From eWeek:
Oracle Database 11g is loaded with automation features that
I praised highly in my review. To gain perspective on the features that will be
most beneficial to Oracle shops, I asked veteran consultant Don Burleson to name
the top five goodies—and gotchas—in Database 11g. Burleson is a senior
consultant at Burleson Consulting, of Raleigh, N.C., and the author of more than
30 books on Oracle database management.
What are the top five features of Database 11g?
The new Oracle data compression utility promises to save on
disk storage up to three times over storing data in an uncompressed format, with
relatively small overhead. This has a whole lot more benefit than just saving on
disk space. It will allow companies to go solid state for far less money.
ADR [Automatic Diagnostic Repository] is a repository for critical errors.
It's basically automating something that database administrators have been doing
manually for decades.
As part of the ADR, SPA [SQL Performance Analyzer] is one of the most exciting
features. It's a holistic tuning tool that allows you to define and replay a
representative workload on your database. You can then adjust the global
parameters for optimal performance very quickly. It's the kind of task that
database administrators have been doing manually for years.
By getting these initialization parameters optimized, you
can save yourself from having to tune tens of thousands of SQL statements. What
SPA does is allow you to bundle together a representative workload and then
empirically test what the SQL settings are going to be so you don't have to
guess.
[Another feature is] the ability to do "hot updates," which Oracle has been
working on for years. It's phenomenally difficult from a software engineering
perspective to write software that can update itself while it's running. Oracle
is raising the bar for all the database vendors with this Real Application
Clusters [RAC] feature. People want continuous availability. That doesn't mean
just three years—until it's time to do a patch upgrade.
Automatic Memory Management [AMM] tuning dates back to Oracle Database 9i, when
Oracle provided the first tools to dynamically tune memory pools. [You can read
more about Burleson's suggestions for Oracle tuning in his book, "Creating
a Self-Tuning Oracle Database.". The AMM tool is basically a detection
mechanism. [11g] has a number of RAM pools, and if [it] sees a shortage in one,
it will steal RAM frames from one area and reallocate to where they are needed.
And the top five things to look out for?
The "two-day" DBA. Oracle offers a class called the 2 Day DBA where the claim is
they can teach someone enough information to manage, or really babysit, an
Oracle database in 48 hours. Oracle has become so automated that you can end up
with a DBA that doesn't really know what is happening, and that is getting a lot
of companies in trouble.
Also look out for choosing a suboptimal replication system. Oracle offers many
kinds of data replication, including Oracle Streams, Multi-master and snapshot
replication, and Oracle RAC, which is, in a sense, a type of replication.

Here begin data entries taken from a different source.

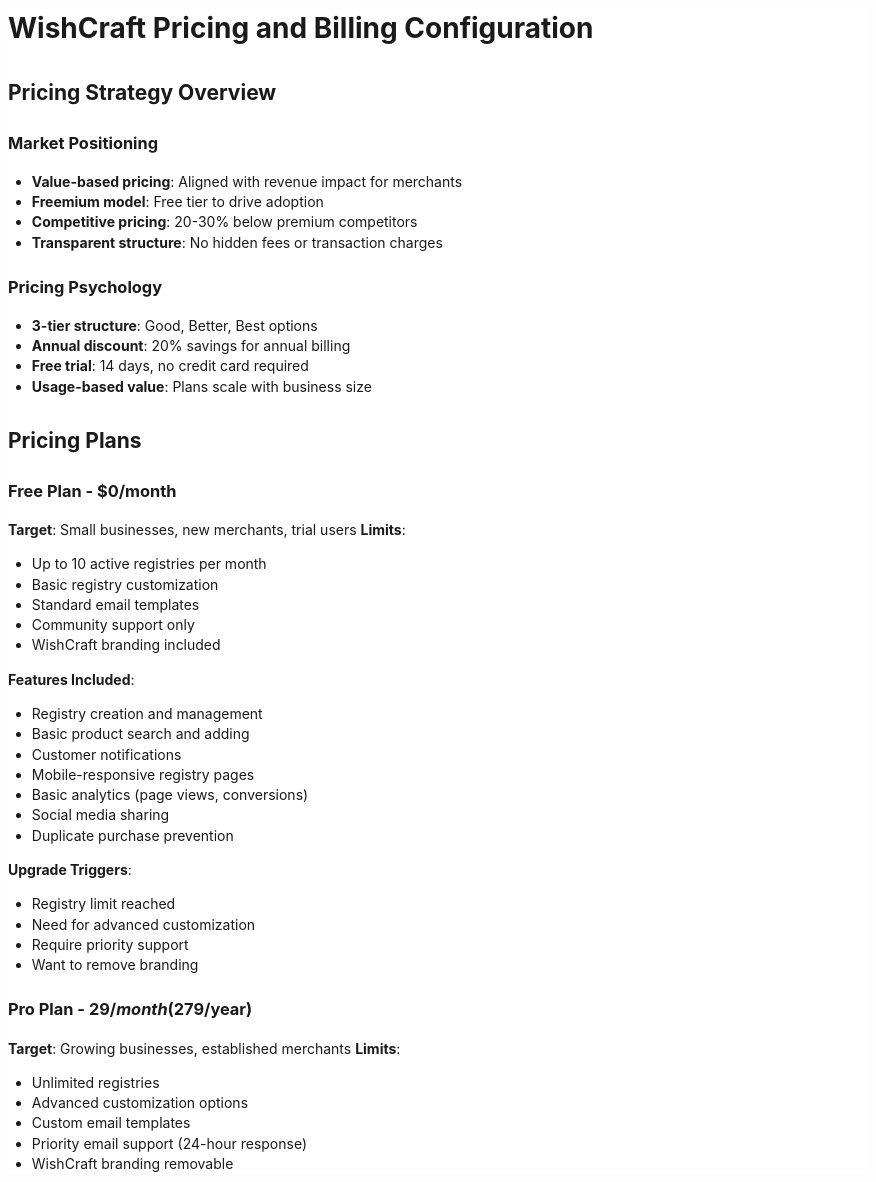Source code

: # WishCraft Pricing and Billing Configuration

## Pricing Strategy Overview

### Market Positioning
- **Value-based pricing**: Aligned with revenue impact for merchants
- **Freemium model**: Free tier to drive adoption
- **Competitive pricing**: 20-30% below premium competitors
- **Transparent structure**: No hidden fees or transaction charges

### Pricing Psychology
- **3-tier structure**: Good, Better, Best options
- **Annual discount**: 20% savings for annual billing
- **Free trial**: 14 days, no credit card required
- **Usage-based value**: Plans scale with business size

## Pricing Plans

### Free Plan - $0/month
**Target**: Small businesses, new merchants, trial users
**Limits**:
- Up to 10 active registries per month
- Basic registry customization
- Standard email templates
- Community support only
- WishCraft branding included

**Features Included**:
- Registry creation and management
- Basic product search and adding
- Customer notifications
- Mobile-responsive registry pages
- Basic analytics (page views, conversions)
- Social media sharing
- Duplicate purchase prevention

**Upgrade Triggers**:
- Registry limit reached
- Need for advanced customization
- Require priority support
- Want to remove branding

### Pro Plan - $29/month ($279/year)
**Target**: Growing businesses, established merchants
**Limits**:
- Unlimited registries
- Advanced customization options
- Custom email templates
- Priority email support (24-hour response)
- WishCraft branding removable
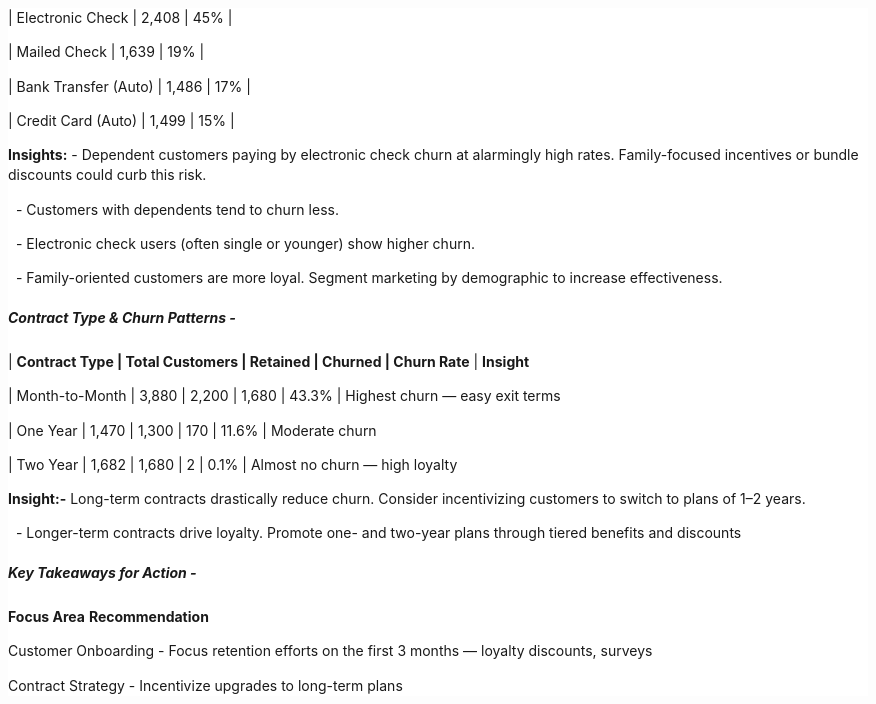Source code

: | Electronic Check     |   2,408    |    45%     | 

| Mailed Check         |   1,639    |    19%     | 

| Bank Transfer (Auto) |   1,486    |    17%     | 

| Credit Card (Auto)   |   1,499    |    15%     | 





**Insights:** - Dependent customers paying by electronic check churn at alarmingly high rates. Family-focused incentives or bundle discounts could curb this risk.

&nbsp;         - Customers with dependents tend to churn less.

&nbsp;         - Electronic check users (often single or younger) show higher churn.

&nbsp;         - Family-oriented customers are more loyal. Segment marketing by demographic to increase effectiveness.  







##### **Contract Type \& Churn Patterns -** 

| **Contract Type    | Total Customers | Retained | Churned | Churn Rate** | **Insight**

| Month-to-Month   |      3,880      |  2,200   |  1,680  |   43.3%    | Highest churn — easy exit terms

| One Year         |      1,470      |  1,300   |    170  |   11.6%    | Moderate churn

| Two Year         |      1,682      |  1,680   |      2  |    0.1%    | Almost no churn — high loyalty



**Insight:-** Long-term contracts drastically reduce churn. Consider incentivizing customers to switch to plans of 1–2 years.

&nbsp;       - Longer-term contracts drive loyalty. Promote one- and two-year plans through tiered benefits and discounts









##### **Key Takeaways for Action -**

**Focus Area**	          **Recommendation**

Customer Onboarding	- Focus retention efforts on the first 3 months — loyalty discounts, surveys

Contract Strategy	- Incentivize upgrades to long-term plans
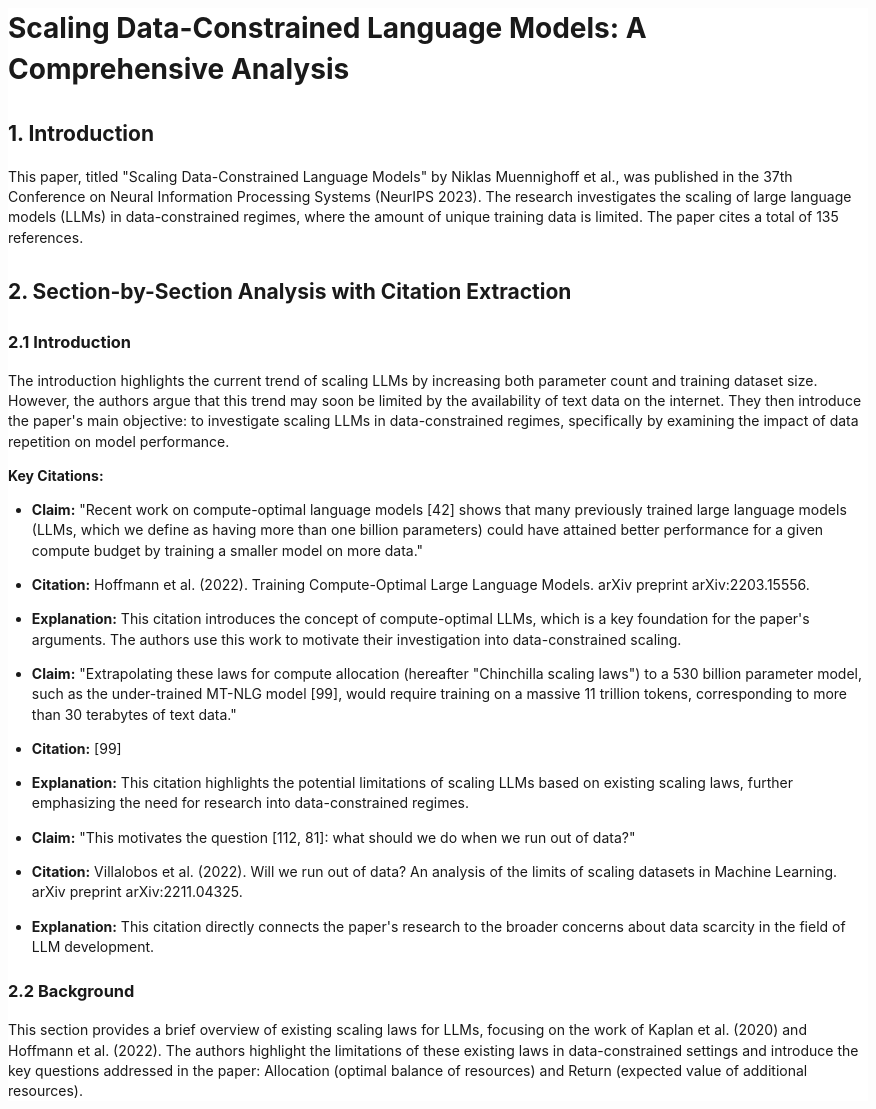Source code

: # Scaling Data-Constrained Language Models: A Comprehensive Analysis

## 1. Introduction

This paper, titled "Scaling Data-Constrained Language Models" by Niklas Muennighoff et al., was published in the 37th Conference on Neural Information Processing Systems (NeurIPS 2023). The research investigates the scaling of large language models (LLMs) in data-constrained regimes, where the amount of unique training data is limited. The paper cites a total of 135 references.

## 2. Section-by-Section Analysis with Citation Extraction

### 2.1 Introduction

The introduction highlights the current trend of scaling LLMs by increasing both parameter count and training dataset size. However, the authors argue that this trend may soon be limited by the availability of text data on the internet. They then introduce the paper's main objective: to investigate scaling LLMs in data-constrained regimes, specifically by examining the impact of data repetition on model performance.

**Key Citations:**

* **Claim:** "Recent work on compute-optimal language models [42] shows that many previously trained large language models (LLMs, which we define as having more than one billion parameters) could have attained better performance for a given compute budget by training a smaller model on more data."
* **Citation:** Hoffmann et al. (2022). Training Compute-Optimal Large Language Models. arXiv preprint arXiv:2203.15556.
* **Explanation:** This citation introduces the concept of compute-optimal LLMs, which is a key foundation for the paper's arguments. The authors use this work to motivate their investigation into data-constrained scaling.

* **Claim:** "Extrapolating these laws for compute allocation (hereafter "Chinchilla scaling laws") to a 530 billion parameter model, such as the under-trained MT-NLG model [99], would require training on a massive 11 trillion tokens, corresponding to more than 30 terabytes of text data."
* **Citation:**  [99]  
* **Explanation:** This citation highlights the potential limitations of scaling LLMs based on existing scaling laws, further emphasizing the need for research into data-constrained regimes.

* **Claim:** "This motivates the question [112, 81]: what should we do when we run out of data?"
* **Citation:** Villalobos et al. (2022). Will we run out of data? An analysis of the limits of scaling datasets in Machine Learning. arXiv preprint arXiv:2211.04325.
* **Explanation:** This citation directly connects the paper's research to the broader concerns about data scarcity in the field of LLM development.

### 2.2 Background

This section provides a brief overview of existing scaling laws for LLMs, focusing on the work of Kaplan et al. (2020) and Hoffmann et al. (2022). The authors highlight the limitations of these existing laws in data-constrained settings and introduce the key questions addressed in the paper: Allocation (optimal balance of resources) and Return (expected value of additional resources).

Misunderstanding the output of the intelligent advisers—Oracle has created
artificial intelligence to advise on self-healing operations, and these are
often misunderstood and misapplied by people without the requisite background.
Oracle has offered features in 11g that are geared to senior practicing DBAs
that have a huge potential for abuse by dilettantes. Many times I see that
people are using these automated tools beyond their level of understanding.